WORK ORDER.
Everything in the listing below must be set down again exactly, apart from the pictures.

DATASET EXTRACT.
=== Begin Enclosure ===

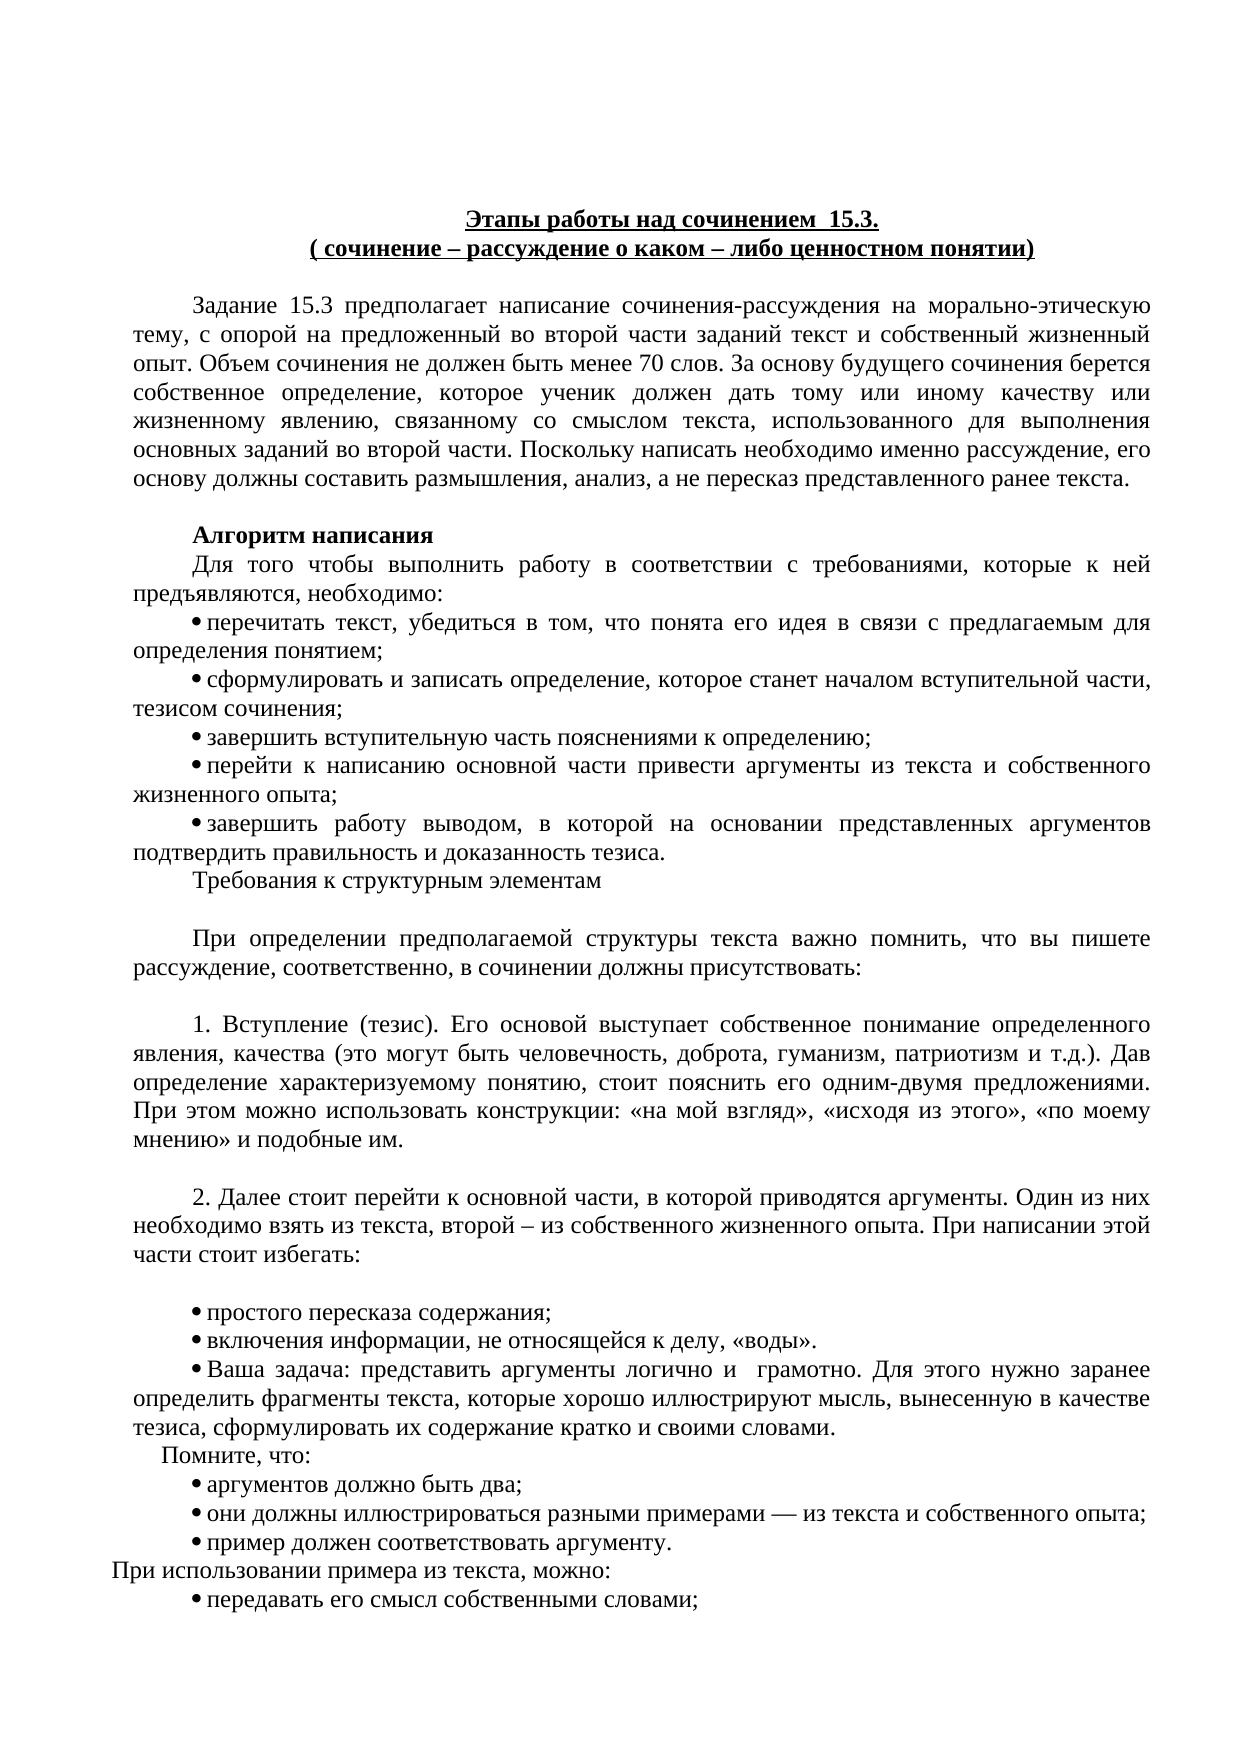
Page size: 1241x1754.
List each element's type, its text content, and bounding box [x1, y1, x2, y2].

list перечитать текст, убедиться в том, что понята его идея в связи с предлагаемым для определения понятием; [133, 607, 1152, 664]
list Требования к структурным элементам [133, 866, 1152, 894]
list завершить работу выводом, в которой на основании представленных аргументов подтвердить правильность и доказанность тезиса. [133, 808, 1152, 866]
list включения информации, не относящейся к делу, «воды». [133, 1326, 1152, 1354]
text Алгоритм написания [133, 521, 1152, 549]
list они должны иллюстрироваться разными примерами — из текста и собственного опыта; [133, 1498, 1152, 1527]
list простого пересказа содержания; [133, 1297, 1152, 1326]
list завершить вступительную часть пояснениями к определению; [133, 722, 1152, 751]
text Этапы работы над сочинением 15.3. [133, 204, 1152, 233]
list 2. Далее стоит перейти к основной части, в которой приводятся аргументы. Один из них необходимо взять из текста, второй – из собственного жизненного опыта. При написании этой части стоит избегать: [133, 1182, 1152, 1268]
list При определении предполагаемой структуры текста важно помнить, что вы пишете рассуждение, соответственно, в сочинении должны присутствовать: [133, 923, 1152, 981]
text Помните, что: [154, 1441, 1152, 1469]
list пример должен соответствовать аргументу. [133, 1527, 1152, 1556]
list аргументов должно быть два; [133, 1469, 1152, 1498]
list перейти к написанию основной части привести аргументы из текста и собственного жизненного опыта; [133, 751, 1152, 808]
text ( сочинение – рассуждение о каком – либо ценностном понятии) [133, 233, 1152, 262]
list сформулировать и записать определение, которое станет началом вступительной части, тезисом сочинения; [133, 664, 1152, 722]
list Ваша задача: представить аргументы логично и грамотно. Для этого нужно заранее определить фрагменты текста, которые хорошо иллюстрируют мысль, вынесенную в качестве тезиса, сформулировать их содержание кратко и своими словами. [133, 1354, 1152, 1441]
list 1. Вступление (тезис). Его основой выступает собственное понимание определенного явления, качества (это могут быть человечность, доброта, гуманизм, патриотизм и т.д.). Дав определение характеризуемому понятию, стоит пояснить его одним-двумя предложениями. При этом можно использовать конструкции: «на мой взгляд», «исходя из этого», «по моему мнению» и подобные им. [133, 1009, 1152, 1153]
text Для того чтобы выполнить работу в соответствии с требованиями, которые к ней предъявляются, необходимо: [133, 549, 1152, 607]
list передавать его смысл собственными словами; [133, 1584, 1152, 1613]
text При использовании примера из текста, можно: [111, 1556, 1152, 1584]
text Задание 15.3 предполагает написание сочинения-рассуждения на морально-этическую тему, с опорой на предложенный во второй части заданий текст и собственный жизненный опыт. Объем сочинения не должен быть менее 70 слов. За основу будущего сочинения берется собственное определение, которое ученик должен дать тому или иному качеству или жизненному явлению, связанному со смыслом текста, использованного для выполнения основных заданий во второй части. Поскольку написать необходимо именно рассуждение, его основу должны составить размышления, анализ, а не пересказ представленного ранее текста. [133, 291, 1152, 492]
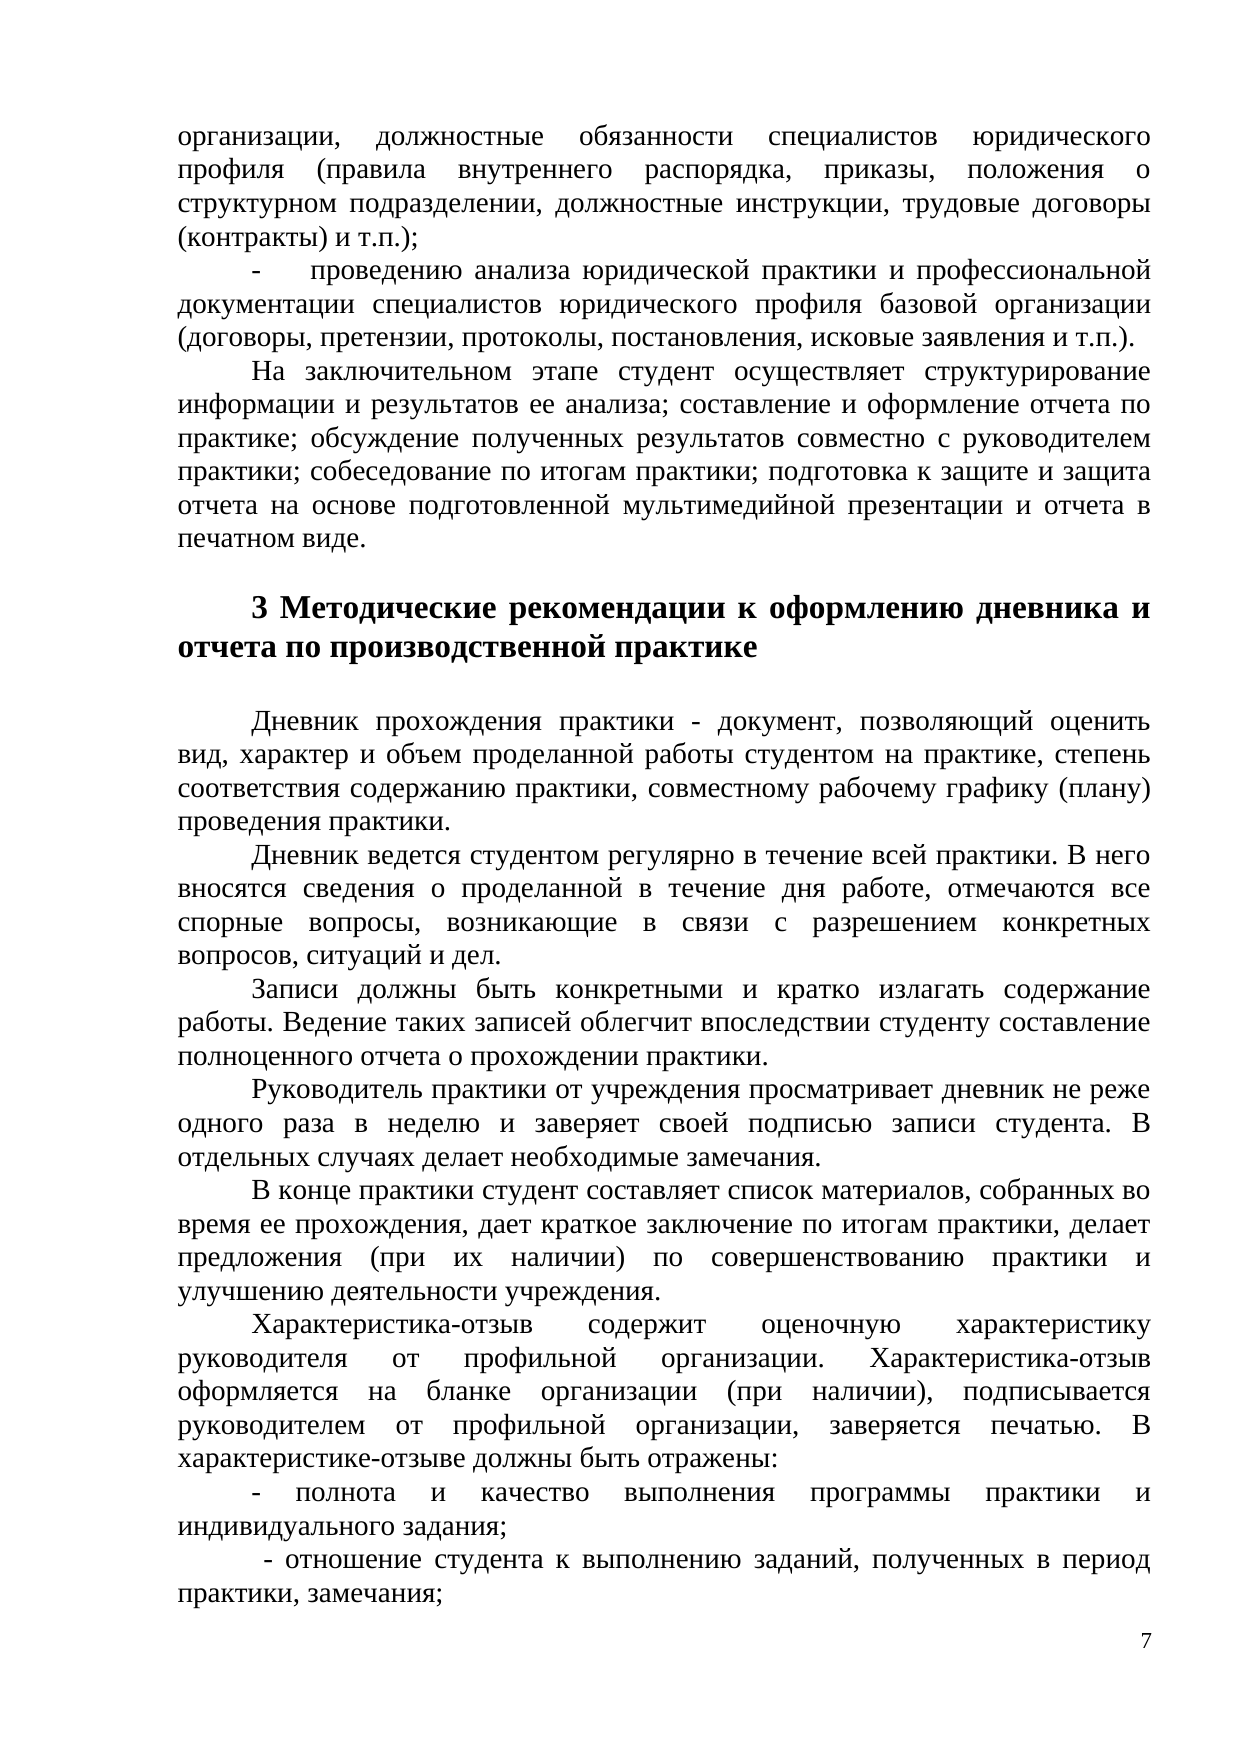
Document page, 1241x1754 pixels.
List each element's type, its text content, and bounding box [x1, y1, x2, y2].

text Записи должны быть конкретными и кратко излагать содержание работы. Ведение таких записей облегчит впоследствии студенту составление полноценного отчета о прохождении практики. [177, 971, 1152, 1072]
text Дневник ведется студентом регулярно в течение всей практики. В него вносятся сведения о проделанной в течение дня работе, отмечаются все спорные вопросы, возникающие в связи с разрешением конкретных вопросов, ситуаций и дел. [177, 837, 1152, 971]
text В конце практики студент составляет список материалов, собранных во время ее прохождения, дает краткое заключение по итогам практики, делает предложения (при их наличии) по совершенствованию практики и улучшению деятельности учреждения. [177, 1172, 1152, 1306]
text - отношение студента к выполнению заданий, полученных в период практики, замечания; [177, 1541, 1152, 1608]
text - проведению анализа юридической практики и профессиональной документации специалистов юридического профиля базовой организации (договоры, претензии, протоколы, постановления, исковые заявления и т.п.). [177, 252, 1152, 353]
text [177, 118, 1152, 252]
subtitle 3 Методические рекомендации к оформлению дневника и отчета по производственной практике [177, 588, 1152, 664]
text На заключительном этапе студент осуществляет структурирование информации и результатов ее анализа; составление и оформление отчета по практике; обсуждение полученных результатов совместно с руководителем практики; собеседование по итогам практики; подготовка к защите и защита отчета на основе подготовленной мультимедийной презентации и отчета в печатном виде. [177, 353, 1152, 554]
text Руководитель практики от учреждения просматривает дневник не реже одного раза в неделю и заверяет своей подписью записи студента. В отдельных случаях делает необходимые замечания. [177, 1072, 1152, 1172]
text Характеристика-отзыв содержит оценочную характеристику руководителя от профильной организации. Характеристика-отзыв оформляется на бланке организации (при наличии), подписывается руководителем от профильной организации, заверяется печатью. В характеристике-отзыве должны быть отражены: [177, 1306, 1152, 1474]
text Дневник прохождения практики - документ, позволяющий оценить вид, характер и объем проделанной работы студентом на практике, степень соответствия содержанию практики, совместному рабочему графику (плану) проведения практики. [177, 703, 1152, 837]
text - полнота и качество выполнения программы практики и индивидуального задания; [177, 1474, 1152, 1541]
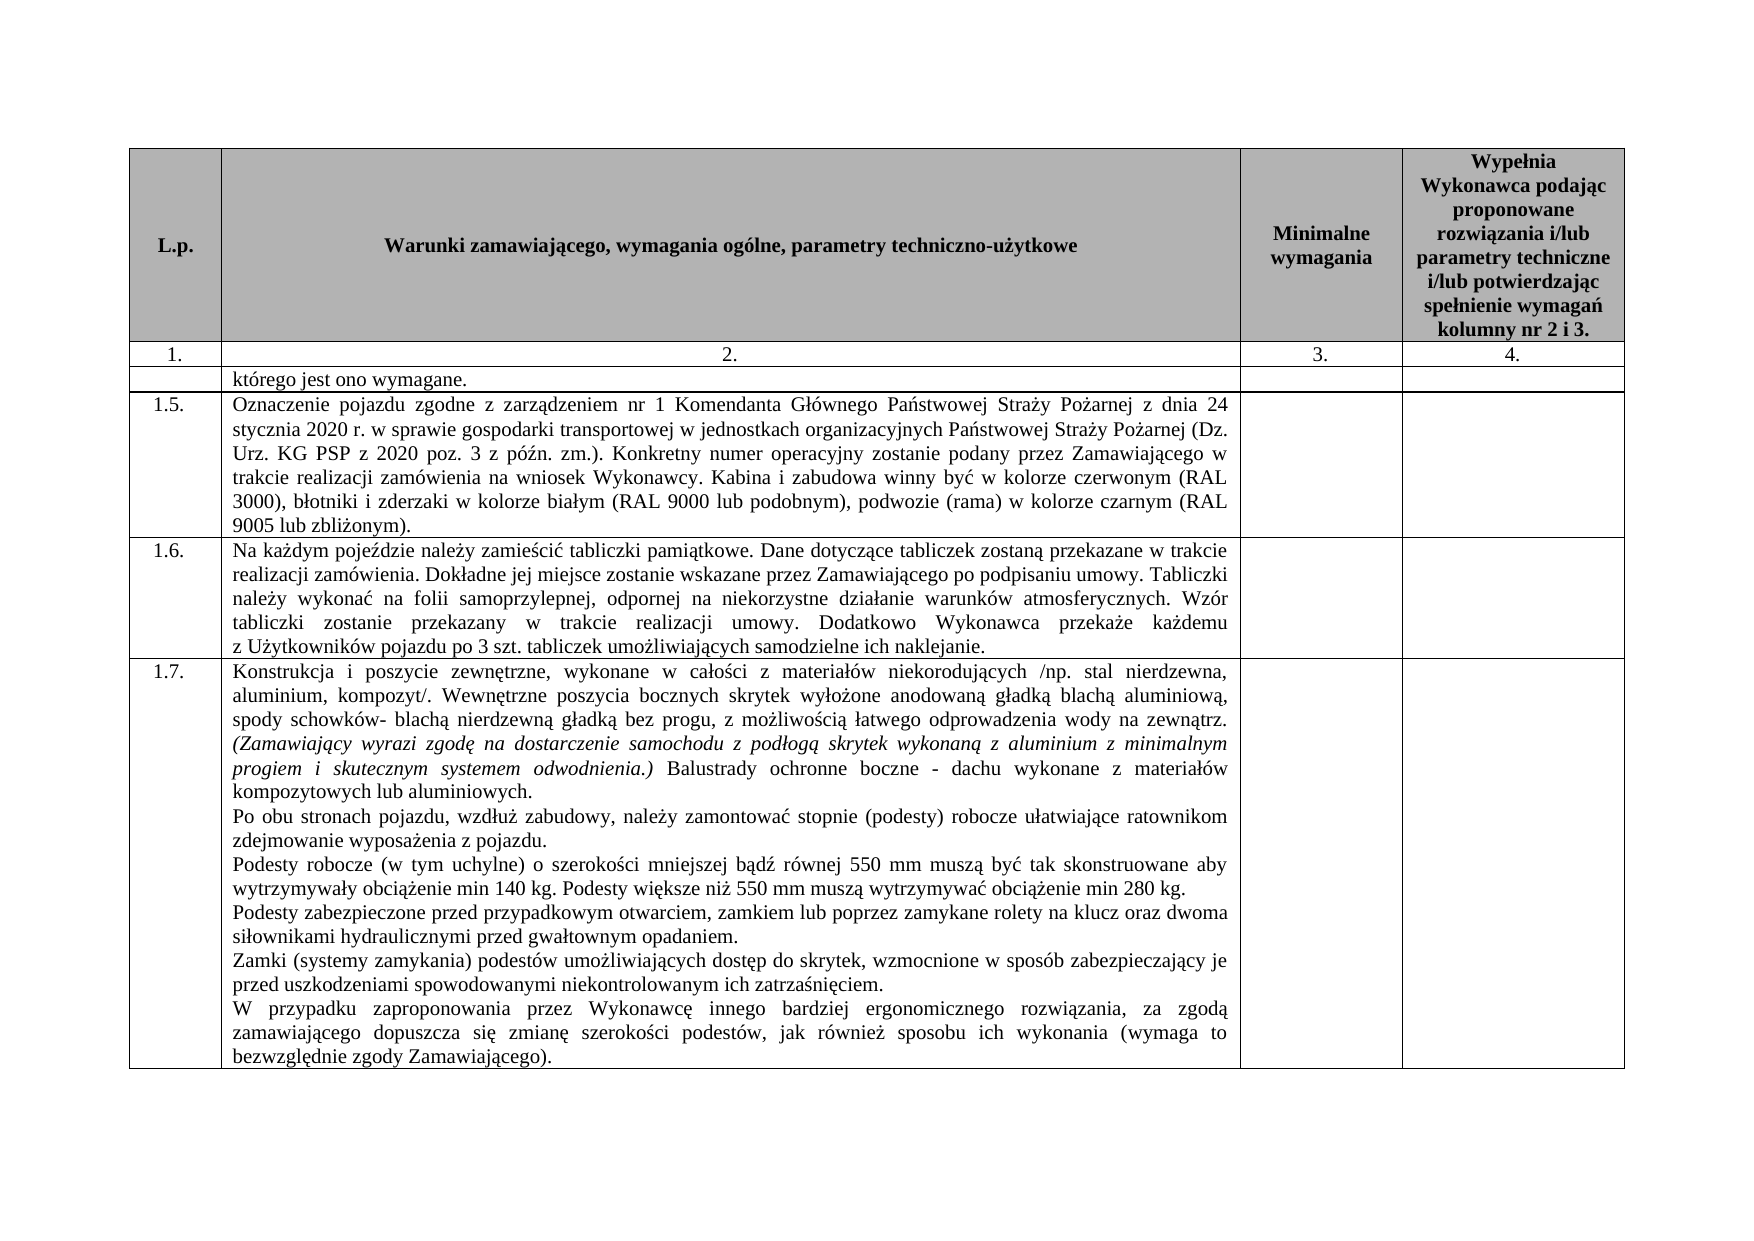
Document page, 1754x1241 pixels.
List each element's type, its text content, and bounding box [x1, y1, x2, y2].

=== End Enclosure ===

EXPECTED OUTPUT.
Page size: 1241x1754.
List each element's type, its text content, and bounding box [x1, y1, x2, y2].

list перечитать текст, убедиться в том, что понята его идея в связи с предлагаемым для определения понятием; [133, 607, 1152, 664]
list Требования к структурным элементам [133, 866, 1152, 894]
list завершить работу выводом, в которой на основании представленных аргументов подтвердить правильность и доказанность тезиса. [133, 808, 1152, 866]
list включения информации, не относящейся к делу, «воды». [133, 1326, 1152, 1354]
text Алгоритм написания [133, 521, 1152, 549]
list они должны иллюстрироваться разными примерами — из текста и собственного опыта; [133, 1498, 1152, 1527]
list простого пересказа содержания; [133, 1297, 1152, 1326]
list завершить вступительную часть пояснениями к определению; [133, 722, 1152, 751]
text Этапы работы над сочинением 15.3. [133, 204, 1152, 233]
list 2. Далее стоит перейти к основной части, в которой приводятся аргументы. Один из них необходимо взять из текста, второй – из собственного жизненного опыта. При написании этой части стоит избегать: [133, 1182, 1152, 1268]
list При определении предполагаемой структуры текста важно помнить, что вы пишете рассуждение, соответственно, в сочинении должны присутствовать: [133, 923, 1152, 981]
text Помните, что: [154, 1441, 1152, 1469]
list пример должен соответствовать аргументу. [133, 1527, 1152, 1556]
list аргументов должно быть два; [133, 1469, 1152, 1498]
list перейти к написанию основной части привести аргументы из текста и собственного жизненного опыта; [133, 751, 1152, 808]
text ( сочинение – рассуждение о каком – либо ценностном понятии) [133, 233, 1152, 262]
list сформулировать и записать определение, которое станет началом вступительной части, тезисом сочинения; [133, 664, 1152, 722]
list Ваша задача: представить аргументы логично и грамотно. Для этого нужно заранее определить фрагменты текста, которые хорошо иллюстрируют мысль, вынесенную в качестве тезиса, сформулировать их содержание кратко и своими словами. [133, 1354, 1152, 1441]
list 1. Вступление (тезис). Его основой выступает собственное понимание определенного явления, качества (это могут быть человечность, доброта, гуманизм, патриотизм и т.д.). Дав определение характеризуемому понятию, стоит пояснить его одним-двумя предложениями. При этом можно использовать конструкции: «на мой взгляд», «исходя из этого», «по моему мнению» и подобные им. [133, 1009, 1152, 1153]
text Для того чтобы выполнить работу в соответствии с требованиями, которые к ней предъявляются, необходимо: [133, 549, 1152, 607]
list передавать его смысл собственными словами; [133, 1584, 1152, 1613]
text При использовании примера из текста, можно: [111, 1556, 1152, 1584]
text Задание 15.3 предполагает написание сочинения-рассуждения на морально-этическую тему, с опорой на предложенный во второй части заданий текст и собственный жизненный опыт. Объем сочинения не должен быть менее 70 слов. За основу будущего сочинения берется собственное определение, которое ученик должен дать тому или иному качеству или жизненному явлению, связанному со смыслом текста, использованного для выполнения основных заданий во второй части. Поскольку написать необходимо именно рассуждение, его основу должны составить размышления, анализ, а не пересказ представленного ранее текста. [133, 291, 1152, 492]
Document page, 1241x1754 pixels.
List each element's type, its text content, and bounding box [x1, y1, x2, y2].

text Записи должны быть конкретными и кратко излагать содержание работы. Ведение таких записей облегчит впоследствии студенту составление полноценного отчета о прохождении практики. [177, 971, 1152, 1072]
text Дневник ведется студентом регулярно в течение всей практики. В него вносятся сведения о проделанной в течение дня работе, отмечаются все спорные вопросы, возникающие в связи с разрешением конкретных вопросов, ситуаций и дел. [177, 837, 1152, 971]
text В конце практики студент составляет список материалов, собранных во время ее прохождения, дает краткое заключение по итогам практики, делает предложения (при их наличии) по совершенствованию практики и улучшению деятельности учреждения. [177, 1172, 1152, 1306]
text - отношение студента к выполнению заданий, полученных в период практики, замечания; [177, 1541, 1152, 1608]
text - проведению анализа юридической практики и профессиональной документации специалистов юридического профиля базовой организации (договоры, претензии, протоколы, постановления, исковые заявления и т.п.). [177, 252, 1152, 353]
text [177, 118, 1152, 252]
subtitle 3 Методические рекомендации к оформлению дневника и отчета по производственной практике [177, 588, 1152, 664]
text На заключительном этапе студент осуществляет структурирование информации и результатов ее анализа; составление и оформление отчета по практике; обсуждение полученных результатов совместно с руководителем практики; собеседование по итогам практики; подготовка к защите и защита отчета на основе подготовленной мультимедийной презентации и отчета в печатном виде. [177, 353, 1152, 554]
text Руководитель практики от учреждения просматривает дневник не реже одного раза в неделю и заверяет своей подписью записи студента. В отдельных случаях делает необходимые замечания. [177, 1072, 1152, 1172]
text Характеристика-отзыв содержит оценочную характеристику руководителя от профильной организации. Характеристика-отзыв оформляется на бланке организации (при наличии), подписывается руководителем от профильной организации, заверяется печатью. В характеристике-отзыве должны быть отражены: [177, 1306, 1152, 1474]
text Дневник прохождения практики - документ, позволяющий оценить вид, характер и объем проделанной работы студентом на практике, степень соответствия содержанию практики, совместному рабочему графику (плану) проведения практики. [177, 703, 1152, 837]
text - полнота и качество выполнения программы практики и индивидуального задания; [177, 1474, 1152, 1541]
Document page, 1754x1241 pixels.
List each element's type, its text content, and bounding box [x1, y1, x2, y2].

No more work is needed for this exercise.